The Five Devils

Eines der Festival-Highlights versteckte sich im Mai 2022 in Cannes in der Nebenreihe „Quinzaine des réalisateurs“: Nach ihrem Debüt „Ava“, das 2017 auch zum 14films-Festival eingeladen war, gelang Léa Mysius ein mitreißender, bildstarker Film, der mit den Genres Mystery- und Familien-Drama sehr gekonnt spielt.

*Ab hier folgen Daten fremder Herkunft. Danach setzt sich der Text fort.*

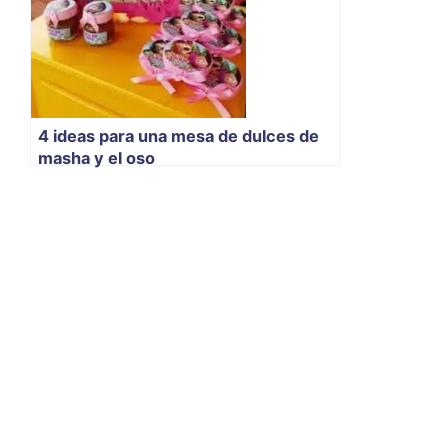
4 ideas para una mesa de dulces de
masha y el oso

Im Zentrum des Films steht das Mädchen Vicky (Sally Dramé), die wegen ihrer schwarzen Hautfarbe und ihrer Afrolook-Frisur mehrfach rassistisch attackiert wird. Sie hat einen außergewöhnlichen Geruchssinn und kann sich mit dieser Marcel-Proust-Anspielung und außergewöhnlichen Gabe nicht nur in die Vergangenheit zurückversetzen, sondern auch in Situationen vor ihrer Geburt.

Damit taucht Vicky in das komplizierte Beziehungsgeflecht zwischen ihrer Mutter Joanne (Adèle Exarchopoulos) und deren damaliger Partnerin Julia (Swala Emati), die aus der provinziellen Enge der französischen Alpen nach Marseille flüchten wollten, sowie ihrem Vater Jimmy (Moustapha Mbengue) und der nach einem Unfall entstellten Nadine (Daphne Patakia) ein.

Meisterhaft entfaltet Mysius, wie das labile Konstrukt in einem großen Brandunglück implodierte. Nur Julia konnte das zeitreisende Mädchen Vicky wahrnehmen, sie wird immer unsicherer und von den  anderen für wahnsinnig erklärt. Nach der Verhaftung der Geliebten entschied sich Joanne für deren Bruder Jimmy, und ein kleinbürgerliches Leben als Schwimmtrainerin mit Mann und Kind.

Alte Wunden brechen auf, als Julia nach Jahren wieder in dem Bergdorf auftaucht. Bei einem tollen Karaoke-Duett mit Joanne zum 1980er Jahre-Hit „Total eclipse of the heart“ wird die Leidenschaft spürbar, die das Paar früher füreinander verband.

Geschickt hält die junge Regisseurin die Balance zwischen den Genres, verknüpft übersinnliche Mystery-Motive mit dem handfesten Familien-, Eifersuchts- und Identitätsfindungsdrama zu einem vielschichtigen Kino-Erlebnis.

Erst knapp ein Jahr nach der Premiere kam „The Five Devils“ (Original: „Les cinq diables“) am 13. April 2023 in den deutschen Kinos. Von Léa Mysius ist nach diesem zweiten, erstaunlich reifen Werk noch einiges zu erhoffen.